Monday, March 17, 2014

Larry M. Elkin: The hazards of secondhand news

  Let's talk about a product found in virtually every American household that sometimes causes serious side effects, including anxiety, depression, delusions, and even fits of anger. You might think this product should come labeled with advice to keep it out of the reach of children.

  It does not. I am talking about the news.

 
  I have nothing against the news; I myself am a big daily consumer. My regular reading list includes The New York Times, The Wall Street Journal, the Guardian, The Washington Post, Bloomberg.com and two political publications, Politico and The Hill.

 
  But I have a reason for ingesting all this information - running a business and advising our clients requires me to stay on top of a broad range of topics - and despite the range of titles, I am selective about what gets my attention. I pay little heed to ordinary crime stories, celebrity gossip and stock market tips, for example. Most of this is noise that I cannot put to any useful purpose. I also try to get my information from sources with a variety of viewpoints to avoid living in an ideological echo chamber that only repeats what I already think I know.

 
  Broadcast and cable news is notably absent from my regular news diet, though I do indulge in small quantities.

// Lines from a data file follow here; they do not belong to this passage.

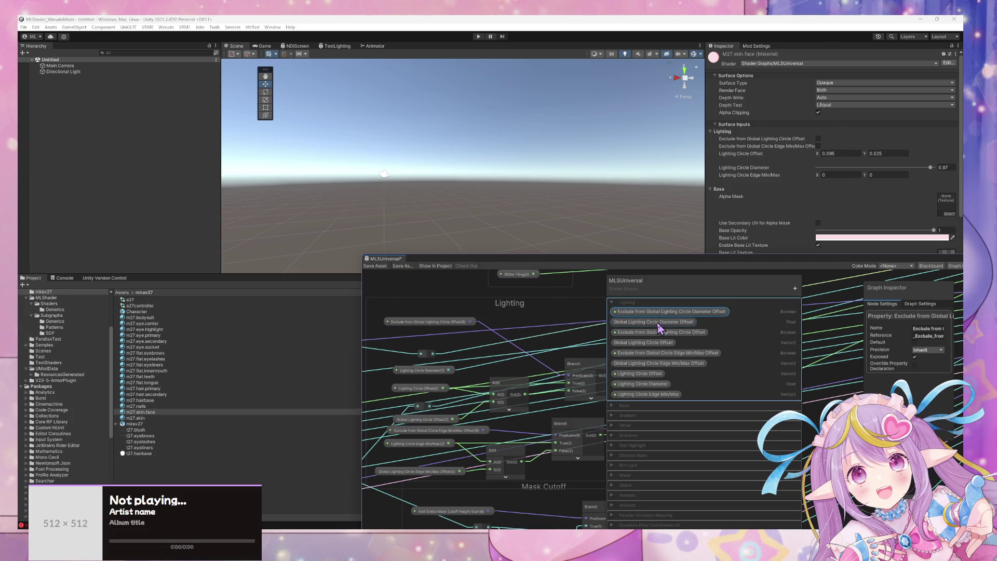
Step: Place the exclude diameter property in the Lighting group beside Lighting Circle Diameter and tidy the nearby nodes
mouse_move(658, 314)
left_mouse_down()
mouse_move(419, 327)
mouse_move(415, 343)
mouse_move(418, 335)
mouse_move(470, 347)
mouse_move(441, 343)
mouse_move(452, 315)
mouse_move(434, 296)
mouse_move(443, 367)
left_mouse_up()
left_click(440, 370)
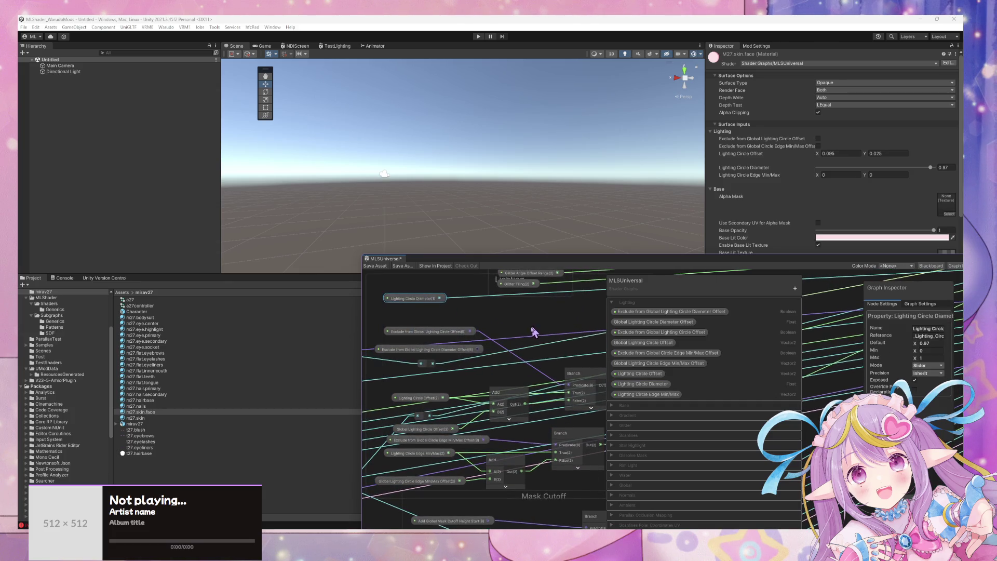
left_click_drag(541, 292, 525, 309)
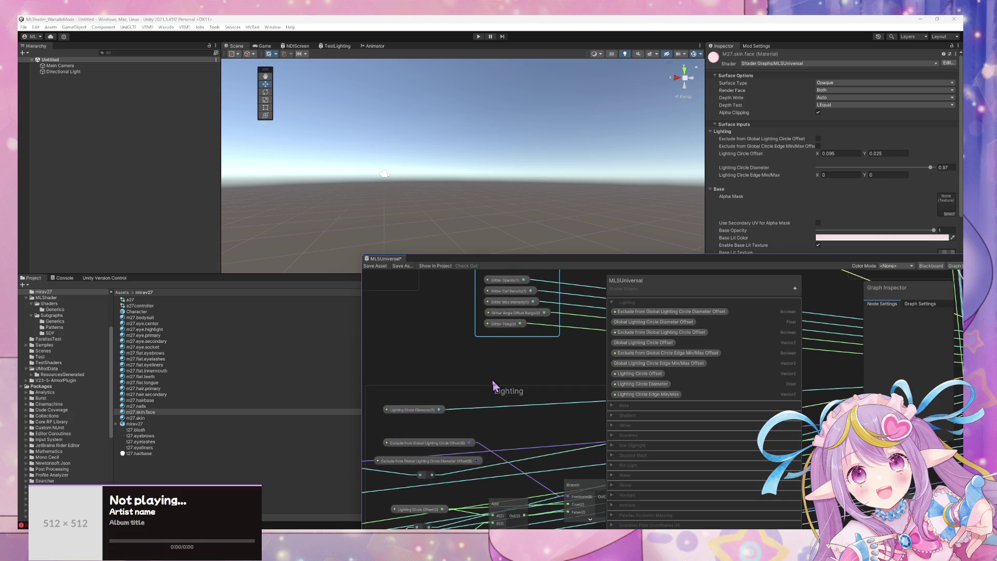
left_click_drag(493, 383, 496, 305)
mouse_move(437, 433)
left_mouse_down()
mouse_move(435, 393)
mouse_move(438, 437)
left_mouse_up()
mouse_move(457, 383)
left_mouse_down()
mouse_move(445, 345)
mouse_move(491, 421)
left_mouse_up()
Step: Add a Branch node with a collapsed preview, and connect its output through a new reroute point
key("space")
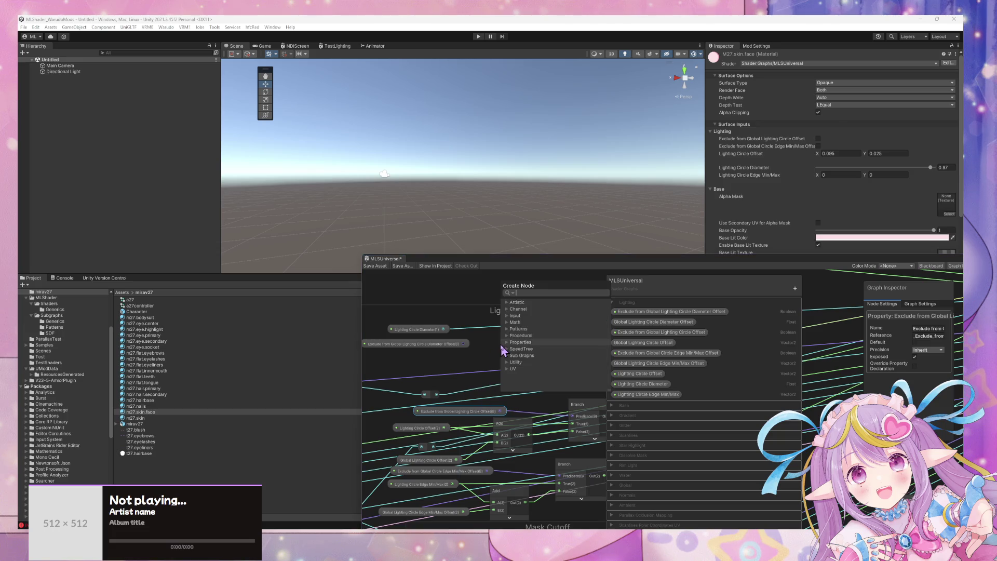
type("branch")
key("Return")
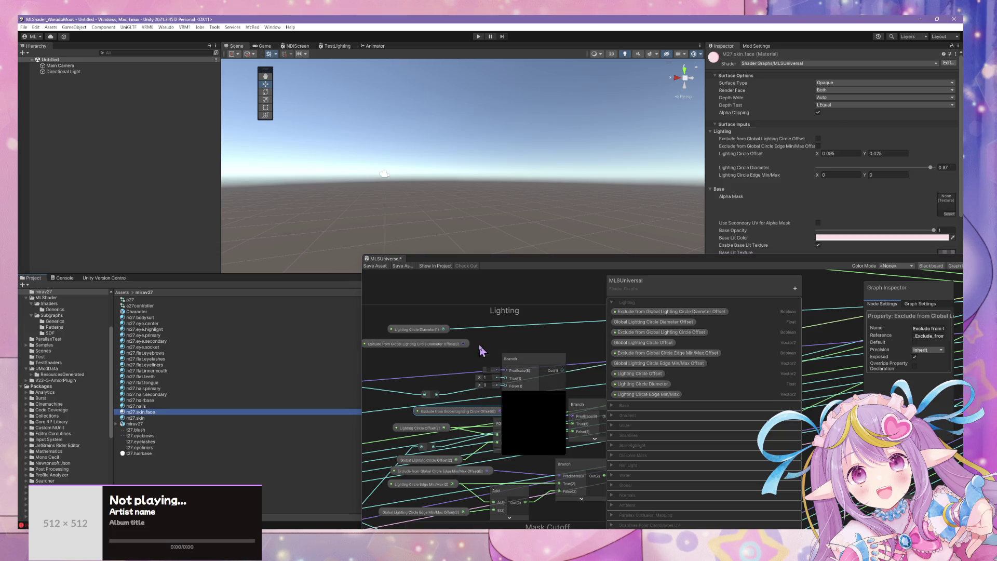
left_click(534, 395)
left_click(544, 349)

I watch PBS' NewsHour when I have the opportunity, and CNN, the BBC or the U.S. broadcast networks will do when I want a quick roundup of headlines with video. Bloomberg's "Surveillance" morning broadcast (on TV with Tom Keene and Scarlet Fu, and on radio with Keene and Michael McKee) offers some of the best discussion of economics for non-economists anywhere.

 
  Still, most of what passes for cable TV news is absent from my news diet entirely, and not merely because I am usually at work when those broadcasts are aired. I have concluded that a lot of daytime cable news programming is not just unproductive; it is downright harmful.

 
  Fox News seems to be particularly, though not uniquely, corrosive. I say this as a registered Republican white male, who gets solicitations from the National Rifle Association that include a camo-patterned duffel bag as a premium for my paid membership. I suppose this is so I can be fully equipped as I stand my ground. I am exactly the demographic that should watch Fox News.

 
  But I don't, because I have seen too many people overdose on the channel and then appear to lose all sense of perspective. They start buying gold, or worse, Bitcoin. They start comparing America in our time unfavorably with America in the 1950s. Do we really want to go back to a time when being black meant being segregated, or being gay meant being closeted or hounded? One European-born Fox watcher recently said that our situation is reminiscent of Germany in the 1930s. Was she referring to the Nuremberg Laws, the dismemberment of Czechoslovakia, or Kristallnacht? Don't ask me. I don't watch Fox News.

 
  Over on MSNBC, the Koch Brothers are the reincarnation of John D. Rockefeller and the Standard Oil Trust. They control the outcome of American elections - although the results of most recent ones, especially the 2012 presidential campaign, must have disappointed them.

 
  At CNBC, Jim Cramer will "teach you how to analyze stocks and the market like a pro," according to the network's website. This is truth in advertising. The pros have no idea what the market or a particular stock is going to do tomorrow, or next week or next month, and when Cramer is through with you, you won't either. But he'll certainly try to get you excited. This won't be good for your investments, but it might keep his sponsors happy.

 
  HLN (which was Headline News before they literally took the news out of it) wants to talk about whatever people are talking about, I presume because it hopes people will tune in to hear themselves talk. CNN spends its days trying to plot a course between liberal MSNBC and conservative Fox.

 
  This is all very unhealthy, even for adults. The imperatives of TV marketing demand that every minute of every hour of every day have a "top story" and that this top story must be of breathless importance, whether it is our umpteenth federal budget spat, a Chicago snowstorm in midwinter or a devastating nuclear accident in Japan. In the same way real noise can damage our hearing, all this news-noise reduces our ability to detect the differences between what is of major and lasting importance, what is of fleeting significance and what is truly of no consequence whatever.

 
  News-noise is even worse for kids. Fortunately, most are at school when this daily foghorn blast sweeps through American homes. But there are too many snow days, sick days and holidays for us to let our guard down. Children can't independently assess which news really might matter to them and which does not. They are taught to rely on adults, and the adults who present the news on TV have Q ratings that make them seem particularly reliable. How are the kids supposed to know that this seeming reliability is produced by wardrobe consultants, speech coaches and dental whitening products?

 
  It is up to us, the adults in the house, to help children put the news in perspective. Keep them away from secondhand smoke that poses as information. You don't have to shield them from the actual news itself when it comes from reliable sources, but help them watch it. Talk to them about what it means in their lives. Let them know that the people around them in real life, not on the flat screen, are here to guide them and keep them safe. Explain how Nielsen ratings and sweeps months, not a full moon, can turn newscasters into destructive monsters.

 
  Or just turn off the TV, go outside and do something truly fun and rewarding. If not for your own sake, then for the children.